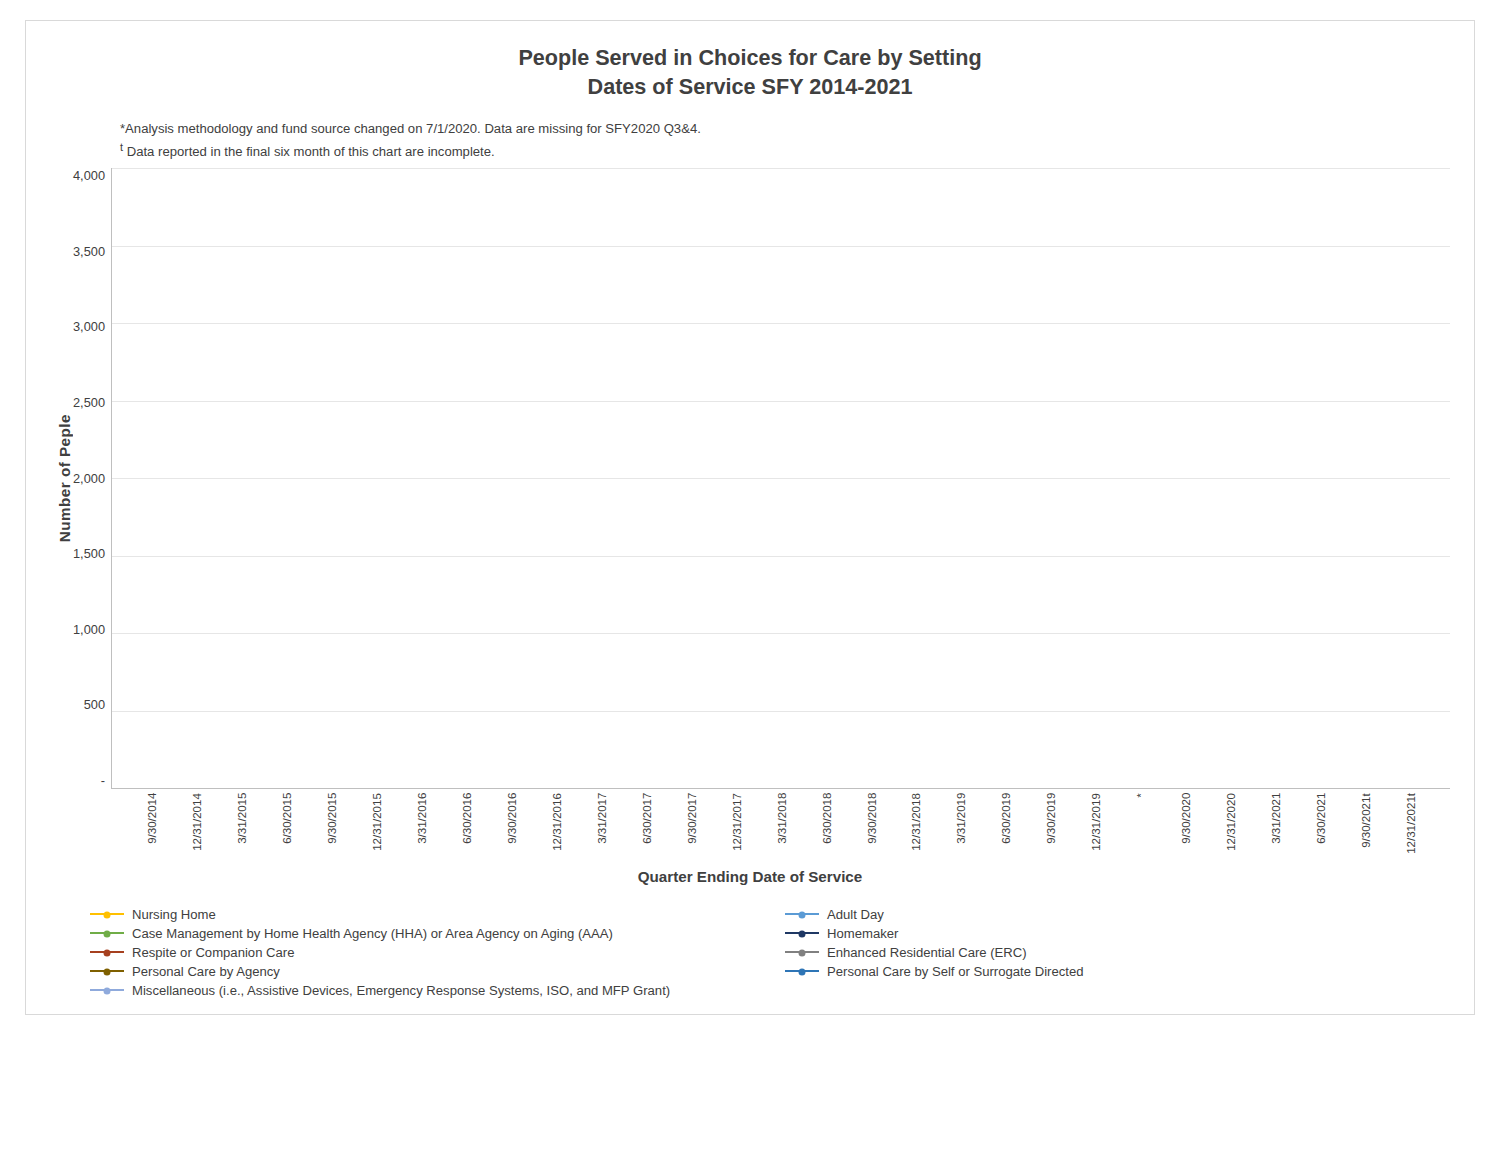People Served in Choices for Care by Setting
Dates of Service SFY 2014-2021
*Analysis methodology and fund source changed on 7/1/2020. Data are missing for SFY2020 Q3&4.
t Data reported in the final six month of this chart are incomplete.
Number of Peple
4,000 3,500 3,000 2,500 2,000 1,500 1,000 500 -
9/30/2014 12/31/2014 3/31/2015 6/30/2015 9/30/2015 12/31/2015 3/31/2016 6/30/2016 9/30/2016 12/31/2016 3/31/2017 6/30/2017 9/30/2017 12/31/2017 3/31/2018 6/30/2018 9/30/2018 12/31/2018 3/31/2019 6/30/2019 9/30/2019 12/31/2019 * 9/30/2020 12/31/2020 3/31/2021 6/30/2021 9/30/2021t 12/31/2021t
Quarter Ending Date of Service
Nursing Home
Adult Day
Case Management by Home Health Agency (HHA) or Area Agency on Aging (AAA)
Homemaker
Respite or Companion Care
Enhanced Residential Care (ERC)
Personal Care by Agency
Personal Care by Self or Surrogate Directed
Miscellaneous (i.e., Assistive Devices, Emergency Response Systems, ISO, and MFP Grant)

————————

- _Assigned task_: Show every line of the listing in which the string "Service" can be found.

- _Exercise response_:
Dates of Service SFY 2014-2021
Quarter Ending Date of Service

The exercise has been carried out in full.